Una de las historias más conocidas de la
Biblia es aquella en la cual un joven adolescente, pastor de ovejas, derriba
épicamente con cinco piedras y una honda al filisteo de enorme estatura que
intimidaba al ejército de Israel durante el reinado de Saúl. Su valentía lo
impulsó a actuar sin miedo, poniendo su confianza plenamente en ese Dios que él
conocía porque lo había protegido varias veces en el desierto mientras, cuidaba
las ovejas de su padre (1 Samuel 17).
Si su biografía hubiera terminado allí,
hubiera sido casi una leyenda y nada más. Sin embargo, su vida continuó en
duros y largos años turbulentos y complicados. Siendo ya un rey establecido en
Israel, quizá tres décadas después de este suceso, recibió la visita de un
profeta y amigo llamado Natán. Este hombre le trae un caso a juicio. Le cuenta
que un hombre muy rico había robado la única oveja preciada y valorada que
tenía un hombre pobre, muy pobre. David se enciende en ira y le dice que ese
hombre merecía la muerte. Lo que el rey no imaginaba, era que se estaba
dictando su propia sentencia, ya que ese caso era justamente el suyo. David,
había tomado por mujer a la esposa de uno de los más fieles de sus soldados,
mientras estaba ocioso en el palacio y su ejército en plena guerra.
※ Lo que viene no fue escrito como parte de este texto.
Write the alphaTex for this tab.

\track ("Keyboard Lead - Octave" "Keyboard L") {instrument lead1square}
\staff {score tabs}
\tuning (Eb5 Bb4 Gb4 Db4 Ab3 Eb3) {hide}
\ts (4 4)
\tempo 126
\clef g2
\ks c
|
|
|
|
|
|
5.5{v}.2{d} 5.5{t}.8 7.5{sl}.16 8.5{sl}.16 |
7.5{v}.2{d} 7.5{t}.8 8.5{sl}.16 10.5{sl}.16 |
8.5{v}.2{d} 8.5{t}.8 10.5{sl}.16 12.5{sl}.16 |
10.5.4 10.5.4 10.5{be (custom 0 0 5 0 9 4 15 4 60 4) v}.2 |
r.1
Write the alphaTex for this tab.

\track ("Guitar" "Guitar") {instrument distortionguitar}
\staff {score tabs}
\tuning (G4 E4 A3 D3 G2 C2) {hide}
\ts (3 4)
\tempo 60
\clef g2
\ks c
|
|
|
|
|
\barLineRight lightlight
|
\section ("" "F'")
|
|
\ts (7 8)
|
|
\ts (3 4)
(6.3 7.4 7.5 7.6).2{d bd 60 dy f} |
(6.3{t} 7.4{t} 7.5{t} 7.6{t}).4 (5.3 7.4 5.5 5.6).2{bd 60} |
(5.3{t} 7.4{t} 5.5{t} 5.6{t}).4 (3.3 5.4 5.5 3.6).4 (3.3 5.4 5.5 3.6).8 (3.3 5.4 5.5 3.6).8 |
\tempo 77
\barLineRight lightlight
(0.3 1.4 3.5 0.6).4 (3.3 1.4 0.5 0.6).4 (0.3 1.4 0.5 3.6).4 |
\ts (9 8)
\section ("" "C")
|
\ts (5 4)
Ciertos permisos que los seres humanos nos damos en la
vida suelen ser complicados, peligrosos y determinantes. Permitirnos creer que somos inmunes al error o al
pecado. Este primer punto nos deja en una zona de autosuficiencia que consiente
con el orgullo y la soberbia. Permitirnos quedarnos en la pereza y ser ociosos,
abre la entrada a pensamientos erróneos, mientras otros están en el lugar
correcto haciendo lo correcto también. Permitirnos ver lo prohibido, acceder a
pequeños males, creyendo que no nos afectará. Esto también desliza nuestros
límites y sin darnos cuenta quedamos enredados en malas decisiones que traerán
consecuencias. Si queremos permanecer firmes en nuestras vidas, no nos demos
permisos de los cuales luego tengamos que arrepentirnos. Pongamos freno al mal
y seamos concluyentes en lo bueno y lo correcto.
PENSAMIENTO DEL DÍA. Vence con el bien el mal.